:: Work item ::
In the entries below, find each line with the word "Xbox" and pull it out.

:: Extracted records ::
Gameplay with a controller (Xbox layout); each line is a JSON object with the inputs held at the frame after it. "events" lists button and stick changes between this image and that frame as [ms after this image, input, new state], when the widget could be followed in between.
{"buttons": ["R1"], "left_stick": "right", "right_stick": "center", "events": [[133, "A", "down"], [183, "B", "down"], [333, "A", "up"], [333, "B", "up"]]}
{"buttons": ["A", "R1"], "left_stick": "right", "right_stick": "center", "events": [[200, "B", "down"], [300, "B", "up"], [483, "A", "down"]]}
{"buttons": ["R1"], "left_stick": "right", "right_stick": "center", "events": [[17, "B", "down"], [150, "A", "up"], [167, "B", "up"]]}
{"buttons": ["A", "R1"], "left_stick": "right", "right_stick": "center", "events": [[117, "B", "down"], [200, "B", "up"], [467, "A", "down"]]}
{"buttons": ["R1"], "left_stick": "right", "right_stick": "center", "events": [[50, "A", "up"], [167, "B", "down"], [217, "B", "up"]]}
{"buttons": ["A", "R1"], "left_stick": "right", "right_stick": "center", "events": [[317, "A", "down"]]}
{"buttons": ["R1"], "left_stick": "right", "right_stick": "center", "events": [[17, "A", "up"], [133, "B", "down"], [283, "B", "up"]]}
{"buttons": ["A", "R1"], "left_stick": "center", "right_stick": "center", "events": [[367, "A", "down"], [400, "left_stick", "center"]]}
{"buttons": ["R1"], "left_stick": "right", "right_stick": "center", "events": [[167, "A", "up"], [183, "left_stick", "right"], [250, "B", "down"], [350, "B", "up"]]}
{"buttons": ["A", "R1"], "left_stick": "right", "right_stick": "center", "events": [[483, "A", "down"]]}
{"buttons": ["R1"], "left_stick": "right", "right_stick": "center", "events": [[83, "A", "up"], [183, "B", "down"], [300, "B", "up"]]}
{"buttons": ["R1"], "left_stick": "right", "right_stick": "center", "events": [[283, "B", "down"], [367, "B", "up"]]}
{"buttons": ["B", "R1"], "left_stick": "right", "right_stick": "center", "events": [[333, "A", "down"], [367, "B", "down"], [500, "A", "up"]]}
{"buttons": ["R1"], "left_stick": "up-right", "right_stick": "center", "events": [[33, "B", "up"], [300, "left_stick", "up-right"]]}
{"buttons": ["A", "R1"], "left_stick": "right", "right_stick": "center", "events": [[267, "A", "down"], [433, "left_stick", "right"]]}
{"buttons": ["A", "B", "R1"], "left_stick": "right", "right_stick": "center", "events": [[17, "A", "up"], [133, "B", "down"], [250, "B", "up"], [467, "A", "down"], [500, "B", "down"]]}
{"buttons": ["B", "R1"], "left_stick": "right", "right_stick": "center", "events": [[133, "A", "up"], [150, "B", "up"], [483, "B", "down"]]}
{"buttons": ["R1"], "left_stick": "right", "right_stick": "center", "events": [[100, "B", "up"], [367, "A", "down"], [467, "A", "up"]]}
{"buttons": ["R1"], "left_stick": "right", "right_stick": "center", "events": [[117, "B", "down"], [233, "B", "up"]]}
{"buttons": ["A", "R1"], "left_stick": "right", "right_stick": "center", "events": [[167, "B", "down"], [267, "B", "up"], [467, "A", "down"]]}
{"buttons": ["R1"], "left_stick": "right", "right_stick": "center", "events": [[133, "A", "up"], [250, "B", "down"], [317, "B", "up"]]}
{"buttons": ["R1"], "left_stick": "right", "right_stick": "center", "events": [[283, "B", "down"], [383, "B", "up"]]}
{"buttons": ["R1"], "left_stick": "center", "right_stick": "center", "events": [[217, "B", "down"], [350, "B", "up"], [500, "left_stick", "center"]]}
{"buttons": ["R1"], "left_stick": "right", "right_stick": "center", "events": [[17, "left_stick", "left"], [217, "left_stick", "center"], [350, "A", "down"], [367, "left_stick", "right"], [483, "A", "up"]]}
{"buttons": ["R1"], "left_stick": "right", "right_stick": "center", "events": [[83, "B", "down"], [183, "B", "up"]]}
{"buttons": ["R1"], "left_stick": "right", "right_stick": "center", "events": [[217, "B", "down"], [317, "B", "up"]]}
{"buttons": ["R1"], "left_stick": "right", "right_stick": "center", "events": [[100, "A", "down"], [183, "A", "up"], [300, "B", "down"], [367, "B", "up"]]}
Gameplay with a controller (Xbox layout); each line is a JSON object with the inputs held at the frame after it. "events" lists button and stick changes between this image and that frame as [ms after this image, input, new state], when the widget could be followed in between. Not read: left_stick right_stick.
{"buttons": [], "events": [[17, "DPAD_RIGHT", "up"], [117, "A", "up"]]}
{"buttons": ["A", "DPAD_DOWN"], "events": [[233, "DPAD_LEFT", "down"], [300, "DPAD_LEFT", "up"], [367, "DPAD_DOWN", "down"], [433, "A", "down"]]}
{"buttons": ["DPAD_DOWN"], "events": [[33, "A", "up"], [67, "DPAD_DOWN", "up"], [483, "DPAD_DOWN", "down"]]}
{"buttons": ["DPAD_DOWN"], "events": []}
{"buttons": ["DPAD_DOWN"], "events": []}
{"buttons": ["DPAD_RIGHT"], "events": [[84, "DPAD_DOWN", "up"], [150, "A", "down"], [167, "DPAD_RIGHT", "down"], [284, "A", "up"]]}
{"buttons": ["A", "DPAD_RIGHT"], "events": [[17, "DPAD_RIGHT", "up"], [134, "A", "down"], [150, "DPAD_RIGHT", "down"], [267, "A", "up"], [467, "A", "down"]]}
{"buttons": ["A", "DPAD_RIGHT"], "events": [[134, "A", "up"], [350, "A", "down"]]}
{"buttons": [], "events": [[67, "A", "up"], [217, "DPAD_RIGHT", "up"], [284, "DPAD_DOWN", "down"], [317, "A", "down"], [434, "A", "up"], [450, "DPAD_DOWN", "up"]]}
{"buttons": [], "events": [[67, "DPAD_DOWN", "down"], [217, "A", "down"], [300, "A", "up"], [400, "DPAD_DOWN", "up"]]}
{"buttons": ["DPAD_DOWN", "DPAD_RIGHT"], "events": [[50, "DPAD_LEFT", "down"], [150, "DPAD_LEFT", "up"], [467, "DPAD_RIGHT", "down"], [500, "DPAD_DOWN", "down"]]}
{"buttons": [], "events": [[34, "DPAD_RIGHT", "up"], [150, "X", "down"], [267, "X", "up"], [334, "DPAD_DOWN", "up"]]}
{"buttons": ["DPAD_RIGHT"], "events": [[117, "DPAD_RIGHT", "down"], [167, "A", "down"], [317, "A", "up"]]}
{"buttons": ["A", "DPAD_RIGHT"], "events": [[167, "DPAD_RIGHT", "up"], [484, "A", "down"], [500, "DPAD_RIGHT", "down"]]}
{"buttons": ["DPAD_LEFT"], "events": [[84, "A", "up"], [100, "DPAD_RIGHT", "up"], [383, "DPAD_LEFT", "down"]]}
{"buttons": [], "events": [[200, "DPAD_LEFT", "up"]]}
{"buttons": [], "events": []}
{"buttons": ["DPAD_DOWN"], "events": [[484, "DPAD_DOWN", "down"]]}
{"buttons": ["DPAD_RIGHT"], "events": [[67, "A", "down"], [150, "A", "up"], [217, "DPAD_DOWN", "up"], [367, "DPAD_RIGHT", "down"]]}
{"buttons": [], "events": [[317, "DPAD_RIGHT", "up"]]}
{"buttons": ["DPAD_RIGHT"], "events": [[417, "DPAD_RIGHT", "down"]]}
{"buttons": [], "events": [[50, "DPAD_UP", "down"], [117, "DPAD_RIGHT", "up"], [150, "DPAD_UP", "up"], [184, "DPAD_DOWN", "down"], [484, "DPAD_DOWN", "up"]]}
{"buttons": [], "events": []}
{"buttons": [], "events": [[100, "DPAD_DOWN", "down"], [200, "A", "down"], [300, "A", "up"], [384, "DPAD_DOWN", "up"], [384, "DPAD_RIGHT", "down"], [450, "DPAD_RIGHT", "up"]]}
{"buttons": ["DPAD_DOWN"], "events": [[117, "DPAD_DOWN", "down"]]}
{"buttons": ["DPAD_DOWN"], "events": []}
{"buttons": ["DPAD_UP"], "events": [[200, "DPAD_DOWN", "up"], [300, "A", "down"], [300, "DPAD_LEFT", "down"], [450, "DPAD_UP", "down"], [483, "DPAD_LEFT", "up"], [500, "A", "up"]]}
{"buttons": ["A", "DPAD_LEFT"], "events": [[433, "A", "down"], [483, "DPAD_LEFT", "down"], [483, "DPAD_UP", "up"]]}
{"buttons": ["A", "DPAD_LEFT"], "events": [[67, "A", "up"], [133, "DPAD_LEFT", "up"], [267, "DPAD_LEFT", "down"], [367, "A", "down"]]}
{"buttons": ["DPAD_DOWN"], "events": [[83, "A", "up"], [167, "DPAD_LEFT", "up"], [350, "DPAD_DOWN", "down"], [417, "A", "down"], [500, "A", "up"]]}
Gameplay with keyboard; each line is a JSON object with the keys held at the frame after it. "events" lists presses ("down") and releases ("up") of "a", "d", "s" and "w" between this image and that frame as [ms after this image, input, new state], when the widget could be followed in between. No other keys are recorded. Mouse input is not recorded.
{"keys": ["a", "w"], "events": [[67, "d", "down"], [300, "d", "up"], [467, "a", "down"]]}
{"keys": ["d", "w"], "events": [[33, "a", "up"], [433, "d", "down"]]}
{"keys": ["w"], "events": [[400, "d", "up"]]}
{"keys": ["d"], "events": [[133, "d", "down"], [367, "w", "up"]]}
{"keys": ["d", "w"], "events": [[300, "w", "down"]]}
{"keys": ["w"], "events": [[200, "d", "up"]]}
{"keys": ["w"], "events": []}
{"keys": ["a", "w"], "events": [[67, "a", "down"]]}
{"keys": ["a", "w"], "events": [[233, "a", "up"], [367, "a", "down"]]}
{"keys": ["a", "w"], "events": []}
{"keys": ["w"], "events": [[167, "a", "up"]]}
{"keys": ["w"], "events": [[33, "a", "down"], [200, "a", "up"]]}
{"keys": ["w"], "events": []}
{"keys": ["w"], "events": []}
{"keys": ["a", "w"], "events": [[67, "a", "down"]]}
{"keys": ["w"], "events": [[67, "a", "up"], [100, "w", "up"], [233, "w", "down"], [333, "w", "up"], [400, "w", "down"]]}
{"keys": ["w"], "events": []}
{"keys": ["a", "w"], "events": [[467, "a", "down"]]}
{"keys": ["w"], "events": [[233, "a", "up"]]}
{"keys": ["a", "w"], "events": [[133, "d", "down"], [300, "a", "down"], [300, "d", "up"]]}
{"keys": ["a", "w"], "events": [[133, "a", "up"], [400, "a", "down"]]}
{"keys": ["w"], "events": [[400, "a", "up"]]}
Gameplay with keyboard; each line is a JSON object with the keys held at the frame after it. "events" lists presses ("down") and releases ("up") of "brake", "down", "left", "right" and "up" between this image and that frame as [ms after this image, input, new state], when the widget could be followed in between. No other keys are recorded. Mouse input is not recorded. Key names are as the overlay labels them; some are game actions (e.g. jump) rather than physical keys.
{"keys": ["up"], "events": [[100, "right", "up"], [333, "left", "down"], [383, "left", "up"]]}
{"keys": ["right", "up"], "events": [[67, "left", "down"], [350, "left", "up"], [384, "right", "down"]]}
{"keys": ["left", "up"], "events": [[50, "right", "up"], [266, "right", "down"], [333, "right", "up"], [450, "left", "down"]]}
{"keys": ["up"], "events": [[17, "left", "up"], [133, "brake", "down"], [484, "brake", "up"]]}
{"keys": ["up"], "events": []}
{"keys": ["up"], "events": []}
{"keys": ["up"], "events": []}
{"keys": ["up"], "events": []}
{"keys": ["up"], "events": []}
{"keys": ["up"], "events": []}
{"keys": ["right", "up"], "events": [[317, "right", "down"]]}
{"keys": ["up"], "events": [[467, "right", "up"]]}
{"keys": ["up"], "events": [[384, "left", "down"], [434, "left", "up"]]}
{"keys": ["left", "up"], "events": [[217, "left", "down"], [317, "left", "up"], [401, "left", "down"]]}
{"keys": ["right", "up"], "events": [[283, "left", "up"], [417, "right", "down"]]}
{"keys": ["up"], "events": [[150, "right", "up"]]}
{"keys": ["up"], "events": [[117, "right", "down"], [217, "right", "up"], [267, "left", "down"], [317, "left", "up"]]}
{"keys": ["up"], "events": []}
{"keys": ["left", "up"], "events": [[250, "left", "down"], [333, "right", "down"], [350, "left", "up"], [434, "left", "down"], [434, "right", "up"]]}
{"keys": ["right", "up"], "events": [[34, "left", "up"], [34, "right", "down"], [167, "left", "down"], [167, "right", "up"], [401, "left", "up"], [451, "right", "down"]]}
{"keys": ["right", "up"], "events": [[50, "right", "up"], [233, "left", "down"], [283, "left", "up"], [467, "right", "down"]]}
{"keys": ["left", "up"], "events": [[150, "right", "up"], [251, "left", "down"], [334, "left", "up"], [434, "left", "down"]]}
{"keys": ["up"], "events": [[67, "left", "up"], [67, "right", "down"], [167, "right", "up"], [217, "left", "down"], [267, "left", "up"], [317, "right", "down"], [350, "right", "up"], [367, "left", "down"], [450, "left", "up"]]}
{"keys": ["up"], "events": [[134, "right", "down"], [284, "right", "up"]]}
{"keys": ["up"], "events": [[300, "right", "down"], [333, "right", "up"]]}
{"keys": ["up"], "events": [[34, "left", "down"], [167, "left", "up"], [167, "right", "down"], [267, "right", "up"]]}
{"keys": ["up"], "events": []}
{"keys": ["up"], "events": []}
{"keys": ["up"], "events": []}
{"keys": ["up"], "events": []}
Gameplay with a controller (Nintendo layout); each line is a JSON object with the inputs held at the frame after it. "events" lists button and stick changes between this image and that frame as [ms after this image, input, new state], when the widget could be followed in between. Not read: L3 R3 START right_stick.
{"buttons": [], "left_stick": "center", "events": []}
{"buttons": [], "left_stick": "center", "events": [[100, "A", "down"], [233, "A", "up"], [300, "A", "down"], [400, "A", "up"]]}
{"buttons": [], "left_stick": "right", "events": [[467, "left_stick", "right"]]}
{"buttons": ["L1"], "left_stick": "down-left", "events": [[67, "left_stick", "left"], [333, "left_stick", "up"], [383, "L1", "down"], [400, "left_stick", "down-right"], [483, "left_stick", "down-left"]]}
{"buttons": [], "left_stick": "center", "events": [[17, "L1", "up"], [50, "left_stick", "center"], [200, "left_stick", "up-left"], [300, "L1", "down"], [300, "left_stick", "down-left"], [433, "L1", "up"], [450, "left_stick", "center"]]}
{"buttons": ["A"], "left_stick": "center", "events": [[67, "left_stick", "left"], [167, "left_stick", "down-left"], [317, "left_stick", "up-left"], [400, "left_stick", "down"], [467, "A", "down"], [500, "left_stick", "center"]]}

:: Task answer ::
Gameplay with a controller (Xbox layout); each line is a JSON object with the inputs held at the frame after it. "events" lists button and stick changes between this image and that frame as [ms after this image, input, new state], when the widget could be followed in between.
Gameplay with a controller (Xbox layout); each line is a JSON object with the inputs held at the frame after it. "events" lists button and stick changes between this image and that frame as [ms after this image, input, new state], when the widget could be followed in between. Not read: left_stick right_stick.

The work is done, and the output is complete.